|
|
Archives of the TeradataForum
Message Posted: Tue, 14 Feb 2006 @ 10:43:00 GMT
Subj: | | Re: Question on Strategy |
|
From: | | Victor Sokovin |
| We have a requirement to limit the database size by 500GB since the IT dept is able to allocate only this much space to our data mart. We
have to design an ETL process that calculates the size of the incremental load and the size of the existing load, the load should happen only when
the total size is < 500 GB , If the size exceeds by 500 GB then the ETL Process should be able to remove the old data so that it can accomodate
the data that is coming in. Is there any best approach for this? Are there any successful stories ? | |
In general, I would suggest an empiric approach. Try to identify the metrics of the data you could use to calculate the percentage the new data
is likely to be when loaded into the data mart. What kind of metrics? Depends on data distribution, of course, but you could just start with the
simple things like number of rows, average row size, etc.

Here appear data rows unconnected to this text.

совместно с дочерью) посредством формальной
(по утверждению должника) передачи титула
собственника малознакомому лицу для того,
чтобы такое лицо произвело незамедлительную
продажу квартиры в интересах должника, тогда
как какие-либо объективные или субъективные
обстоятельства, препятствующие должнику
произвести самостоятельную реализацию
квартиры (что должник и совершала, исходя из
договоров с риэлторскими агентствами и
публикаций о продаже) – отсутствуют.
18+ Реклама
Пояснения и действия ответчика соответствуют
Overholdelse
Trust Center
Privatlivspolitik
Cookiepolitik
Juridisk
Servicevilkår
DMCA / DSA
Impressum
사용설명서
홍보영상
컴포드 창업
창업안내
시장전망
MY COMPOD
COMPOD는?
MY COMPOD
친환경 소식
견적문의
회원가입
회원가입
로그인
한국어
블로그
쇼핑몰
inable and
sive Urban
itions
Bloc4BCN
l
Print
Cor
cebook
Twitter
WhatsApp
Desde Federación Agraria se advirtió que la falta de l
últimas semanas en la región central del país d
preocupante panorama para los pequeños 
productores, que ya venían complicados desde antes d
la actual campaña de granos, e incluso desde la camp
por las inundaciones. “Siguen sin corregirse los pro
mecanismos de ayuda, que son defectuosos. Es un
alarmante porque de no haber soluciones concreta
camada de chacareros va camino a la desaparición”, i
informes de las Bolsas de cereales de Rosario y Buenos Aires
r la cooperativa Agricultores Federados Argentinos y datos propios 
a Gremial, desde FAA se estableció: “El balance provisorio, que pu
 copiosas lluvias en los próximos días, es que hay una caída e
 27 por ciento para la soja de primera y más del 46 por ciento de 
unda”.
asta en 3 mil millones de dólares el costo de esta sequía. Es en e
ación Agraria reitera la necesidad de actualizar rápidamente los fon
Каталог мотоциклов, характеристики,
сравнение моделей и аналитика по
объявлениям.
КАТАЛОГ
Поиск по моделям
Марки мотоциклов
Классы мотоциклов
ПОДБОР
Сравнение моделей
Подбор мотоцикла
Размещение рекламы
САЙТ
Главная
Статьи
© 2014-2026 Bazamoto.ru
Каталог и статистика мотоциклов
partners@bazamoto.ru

The reason I suggest this percentage-based estimate is that the data mart might have dependent structures such as SI, JI, etc, the size of
which is not easy to predict exactly. It is a kind of academic exercise which is interesting in its own right but it is probably not practical to
implement it.
One important thing your metrics must be aware of is the skew. 500 GB can be filled 100% only if there is no skew. That's seldom the case with
real data, so you'll have to take into account the skew of the existing data and the skew of the to-be-loaded data. You could set up processes
which would calculate the metrics on the regular basis and store them somewhere in the metadata part of the mart. The processes could give you a
warning when the you are short on space on certain AMPs.
Regards,
Victor
| |